Paraldehida merupakan asetaldehida trimer.senyawa ini berkhasiat baik dan toksisitasnya kecil, tetpai tidak umum digunakan karena senyawa ini menyebabkan udara pernapasan berbau sangat tidak enak dan pada kontak langsung akan merangsang mukosa.efek samapingnya, walau jarang adalah rangsang batuk, eksantema dan terjadi keadaan mabuk. (Dinamika Obat, 1995)
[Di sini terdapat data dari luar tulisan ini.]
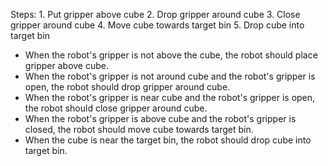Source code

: 

Steps:  1. Put gripper above cube  2. Drop gripper around cube  3. Close gripper around cube  4. Move cube towards target bin  5. Drop cube into target bin
- When the robot's gripper is not above the cube, the robot should place gripper above cube.
- When the robot's gripper is not around cube and the robot's gripper is open, the robot should drop gripper around cube.
- When the robot's gripper is near cube and the robot's gripper is open, the robot should close gripper around cube.
- When the robot's gripper is above cube and the robot's gripper is closed, the robot should move cube towards target bin.
- When the cube is near the target bin, the robot should drop cube into target bin.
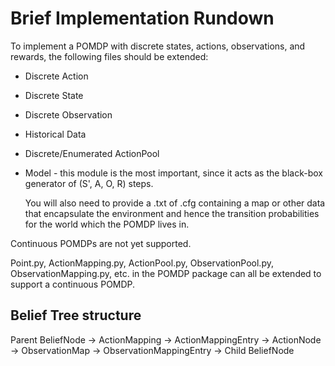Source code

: # Brief Implementation Rundown #

To implement a POMDP with discrete states, actions, observations, and rewards, the following files should be extended: 

* Discrete Action
* Discrete State
* Discrete Observation
* Historical Data
* Discrete/Enumerated ActionPool
* Model - this module is the most important, since it acts as the black-box generator 
    of (S', A, O, R) steps. 

    You will also need to provide a .txt of .cfg containing a map or other data that encapsulate
    the environment and hence the transition probabilities for the world which the POMDP lives in.
   
Continuous POMDPs are not yet supported.
 
Point.py, ActionMapping.py, ActionPool.py, ObservationPool.py,
ObservationMapping.py, etc. in the POMDP package can all be extended to support a continuous POMDP.

## Belief Tree structure ##

Parent BeliefNode -> ActionMapping -> ActionMappingEntry -> ActionNode -> ObservationMap -> ObservationMappingEntry -> Child BeliefNode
3. Bromida : Kalium, natrium, dan amonium bromida, dan turunan-turunan urea karbonat dan bromisavol
Obat ini hanya berkhasiat hipnotik lemah, atau batu pada dosis yang mendekati dosis toksis. Sehingga digunakan terutama sebagai pereda sakit. Efek sedatif baru muncul setelah beberapa hari, sedangkan ekresinya lambat sehingga ada bahaya kumulasi dengan dengan efek toksik, akibatnya obat-obat jenis ini tidak digunakan lagi pada terapi modern.
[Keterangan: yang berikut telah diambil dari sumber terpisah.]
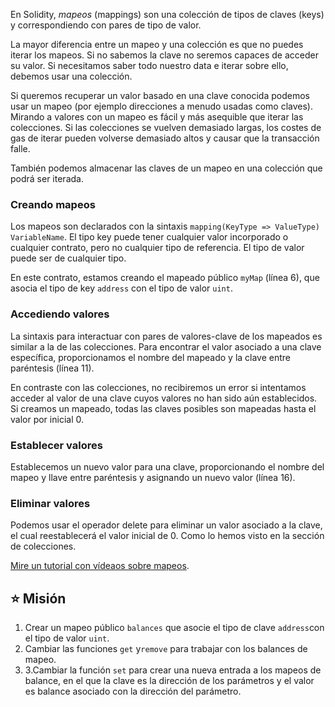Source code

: En Solidity, _mapeos_ (mappings) son una colección de tipos de claves (keys) y correspondiendo con pares de tipo de valor.

La mayor diferencia entre un mapeo y una colección es que no puedes iterar los mapeos. Si no sabemos la clave no seremos capaces de acceder su valor. Si necesitamos saber todo nuestro data e iterar sobre ello, debemos usar una colección.

Si queremos recuperar un valor basado en una clave conocida podemos usar un mapeo (por ejemplo direcciones a menudo usadas como claves). Mirando a valores con un mapeo es fácil y más asequible que iterar las colecciones. Si las colecciones se vuelven demasiado largas, los costes de gas de iterar pueden volverse demasiado altos y causar que la transacción falle.

También podemos almacenar las claves de un mapeo en una colección que podrá ser iterada.

### Creando mapeos

Los mapeos son declarados con la sintaxis `mapping(KeyType => ValueType) VariableName`.
El tipo key puede tener cualquier valor incorporado o cualquier contrato, pero no cualquier tipo de referencia. El tipo de valor puede ser de cualquier tipo.

En este contrato, estamos creando el mapeado público `myMap` (línea 6), que asocia el tipo de key `address`  con el tipo de valor `uint`.

### Accediendo valores

La sintaxis para interactuar con pares de valores-clave de los mapeados es similar a la de las colecciones.
Para encontrar el valor asociado a una clave específica, proporcionamos el nombre del mapeado y la clave entre paréntesis (línea 11).

En contraste con las colecciones, no recibiremos un error si intentamos acceder al valor de una clave cuyos valores no han sido aún establecidos. Si creamos un mapeado, todas las claves posibles son mapeadas hasta el valor por inicial 0.

### Establecer valores

Establecemos un nuevo valor para una clave, proporcionando el nombre del mapeo y llave entre paréntesis y asignando un nuevo valor (línea 16).

### Eliminar valores

Podemos usar el operador delete para eliminar un valor asociado a la clave, el cual reestablecerá el valor inicial de 0. Como lo hemos visto en la sección de colecciones.

<a href="https://www.youtube.com/watch?v=tO3vVMCOts8" target="_blank">Mire un tutorial con vídeaos sobre mapeos</a>.

## ⭐️ Misión

1. Crear un mapeo público `balances` que asocie el tipo de clave `address`con el tipo de valor `uint`.
2. Cambiar las funciones `get` y`remove` para trabajar con los balances de mapeo.
3. 3.Cambiar la función `set` para crear una nueva entrada a los mapeos de balance, en el que la clave es la dirección de los parámetros y el valor es balance asociado con la dirección del parámetro.
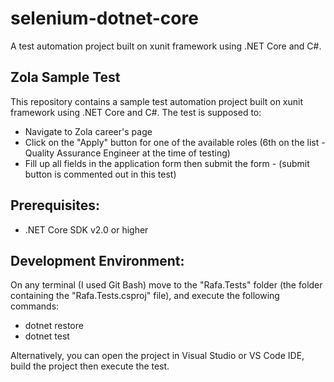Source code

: # selenium-dotnet-core
A test automation project built on xunit framework using .NET Core and C#.

## Zola Sample Test
This repository contains a sample test automation project built on xunit framework using .NET Core and C#.
The test is supposed to:
- Navigate to Zola career's page
- Click on the "Apply" button for one of the available roles (6th on  the list - Quality Assurance Engineer at the time of testing)
- Fill up all fields in the application form then submit the form - (submit button is commented out in this test)

## Prerequisites:
- .NET Core SDK v2.0 or higher

## Development Environment:
On any terminal (I used Git Bash) move to the "Rafa.Tests" folder (the folder containing the "Rafa.Tests.csproj" file),
and execute the following commands:
- dotnet restore
- dotnet test

Alternatively, you can open the project in Visual Studio or VS Code IDE, build the project then execute the test.
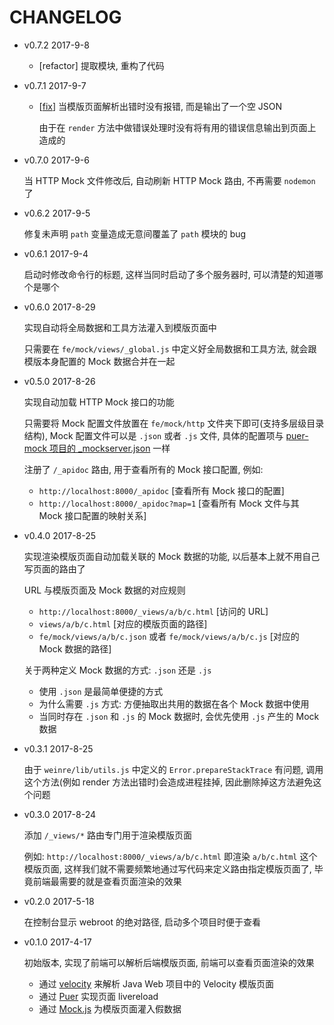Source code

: # CHANGELOG

* v0.7.2 2017-9-8

  * [refactor] 提取模块, 重构了代码

* v0.7.1 2017-9-7

  * [[fix](https://github.com/angular/angular.js/blob/master/CONTRIBUTING.md#type)] 当模版页面解析出错时没有报错, 而是输出了一个空 JSON

    由于在 `render` 方法中做错误处理时没有将有用的错误信息输出到页面上造成的

* v0.7.0 2017-9-6

  当 HTTP Mock 文件修改后, 自动刷新 HTTP Mock 路由, 不再需要 `nodemon` 了

* v0.6.2 2017-9-5

  修复未声明 `path` 变量造成无意间覆盖了 `path` 模块的 bug

* v0.6.1 2017-9-4

  启动时修改命令行的标题, 这样当同时启动了多个服务器时, 可以清楚的知道哪个是哪个

* v0.6.0 2017-8-29

  实现自动将全局数据和工具方法灌入到模版页面中

  只需要在 `fe/mock/views/_global.js` 中定义好全局数据和工具方法, 就会跟模版本身配置的 Mock 数据合并在一起

* v0.5.0 2017-8-26

  实现自动加载 HTTP Mock 接口的功能

  只需要将 Mock 配置文件放置在 `fe/mock/http` 文件夹下即可(支持多层级目录结构),
  Mock 配置文件可以是 `.json` 或者 `.js` 文件, 具体的配置项与 [puer-mock 项目的 _mockserver.json](https://github.com/ufologist/puer-mock#config) 一样

  注册了 `/_apidoc` 路由, 用于查看所有的 Mock 接口配置, 例如:
  * `http://localhost:8000/_apidoc`       [查看所有 Mock 接口的配置]
  * `http://localhost:8000/_apidoc?map=1` [查看所有 Mock 文件与其 Mock 接口配置的映射关系]

* v0.4.0 2017-8-25

  实现渲染模版页面自动加载关联的 Mock 数据的功能, 以后基本上就不用自己写页面的路由了

  URL 与模版页面及 Mock 数据的对应规则
  * `http://localhost:8000/_views/a/b/c.html` [访问的 URL]
  * `views/a/b/c.html` [对应的模版页面的路径]
  * `fe/mock/views/a/b/c.json` 或者 `fe/mock/views/a/b/c.js` [对应的 Mock 数据的路径]

  关于两种定义 Mock 数据的方式: `.json` 还是 `.js`
  * 使用 `.json` 是最简单便捷的方式
  * 为什么需要 `.js` 方式: 方便抽取出共用的数据在各个 Mock 数据中使用
  * 当同时存在 `.json` 和 `.js` 的 Mock 数据时, 会优先使用 `.js` 产生的 Mock 数据

* v0.3.1 2017-8-25

  由于 `weinre/lib/utils.js` 中定义的 `Error.prepareStackTrace` 有问题, 调用这个方法(例如 render 方法出错时)会造成进程挂掉, 因此删除掉这方法避免这个问题

* v0.3.0 2017-8-24

  添加 `/_views/*` 路由专门用于渲染模版页面

  例如: `http://localhost:8000/_views/a/b/c.html` 即渲染 `a/b/c.html` 这个模版页面, 这样我们就不需要频繁地通过写代码来定义路由指定模版页面了, 毕竟前端最需要的就是查看页面渲染的效果

* v0.2.0 2017-5-18

  在控制台显示 webroot 的绝对路径, 启动多个项目时便于查看

* v0.1.0 2017-4-17

  初始版本, 实现了前端可以解析后端模版页面, 前端可以查看页面渲染的效果

  * 通过 [velocity](https://github.com/fool2fish/velocity) 来解析 Java Web 项目中的 Velocity 模版页面
  * 通过 [Puer](https://github.com/leeluolee/puer) 实现页面 livereload
  * 通过 [Mock.js](https://github.com/nuysoft/Mock) 为模版页面灌入假数据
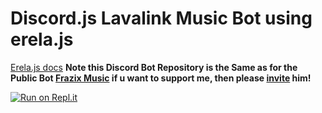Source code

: # Discord.js Lavalink Music Bot using erela.js

[Erela.js docs](https://solaris.codes/projects/erelajs) **Note this Discord Bot Repository is the Same as for the Public Bot [Frazix Music](https://discord.com/api/oauth2/authorize?client_id=858904904110571550&permissions=8&scope=bot) if u want to support me, then please [invite](https://discord.com/api/oauth2/authorize?client_id=858904904110571550&permissions=8&scope=bot) him!**


[![Run on Repl.it](https://repl.it/badge/github/Frazix12/lavalink-Music-Bot)](https://repl.it/github/Frazix12/lavalink-Music-Bot)
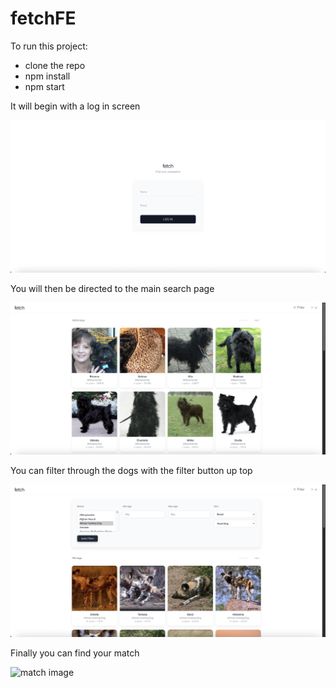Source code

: # fetchFE

To run this project: 

- clone the repo
- npm install
- npm start

It will begin with a log in screen 

![log in image](./images/loginimage.png)

You will then be directed to the main search page

![search image](./images/searchimage.png)

You can filter through the dogs with the filter button up top

![filter image](./images/filterimage.png)

Finally you can find your match

![match image](./images/match.png)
4. Piperidindion dan metaqualon
Piperidin menyerupai barbiturat. Obat sedatif-hipnotik yaitu berupa glutetimid dan metiprilon, yang mempunyai efek serupa dengan barbiturat dengan masa kerja singkat, kedua obat ini dipasarkan sebagai non aditif, terapi obat-obat ini menimbulkan adiksi dan dapat menimbulkanreaksi merugikan yang serius, seperti kolaps vasomotor, anemia aplastik yang berat dan reaksi alergi. Iritasi lambungkadang-kadang terjadi

1 komentar:

  1. Irrespective of receiving daily oral or future injectable depot therapies, these require health care visits for medication and monitoring of safety and response. If patients are treated early enough, before a lot of immune system damage has occurred, life expectancy is close to normal, as long as they remain on successful treatment. However, when patients stop therapy, virus rebounds to high levels in most patients, sometimes associated with severe illness because i have gone through this and even an increased risk of death. The aim of “cure”is ongoing but i still do believe my government made millions of ARV drugs instead of finding a cure. for ongoing therapy and monitoring. ARV alone cannot cure HIV as among the cells that are infected are very long-living CD4 memory cells and possibly other cells that act as long-term reservoirs. HIV can hide in these cells without being detected by the body’s immune system. Therefore even when ART completely blocks subsequent rounds of infection of cells, reservoirs that have been infected before therapy initiation persist and from these reservoirs HIV rebounds if therapy is stopped. “Cure” could either mean an eradication cure, which means to completely rid the body of reservoir virus or a functional HIV cure, where HIV may remain in reservoir cells but rebound to high levels is prevented after therapy interruption.Dr Itua Herbal Medicine makes me believes there is a hope for people suffering from,Parkinson's disease,Schizophrenia,Cancer,Scoliosis,Fibromyalgia,Fluoroquinolone Toxicity
    Syndrome Fibrodysplasia Ossificans Progressiva.Fatal Familial Insomnia Factor V Leiden Mutation ,Epilepsy Dupuytren's disease,Desmoplastic small-round-cell tumor Diabetes ,Coeliac disease,Creutzfeldt–Jakob disease,Cerebral Amyloid Angiopathy, Ataxia,Arthritis,Amyotrophic Lateral Sclerosis,Alzheimer's disease,Adrenocortical carcinoma.Asthma,Allergic diseases.Hiv_ Aids,Herpe ,Copd,Diabetes,Hepatitis,I read about him online how he cure Tasha and Tara so i contacted him on drituaherbalcenter@gmail.com even talked on whatsapps +2348149277967 believe me it was easy i drank his herbal medicine for two weeks and i was cured just like that isn't Dr Itua a wonder man? Yes he is! I thank him so much so i will advise if you are suffering from one of those diseases Pls do contact him he's a nice man.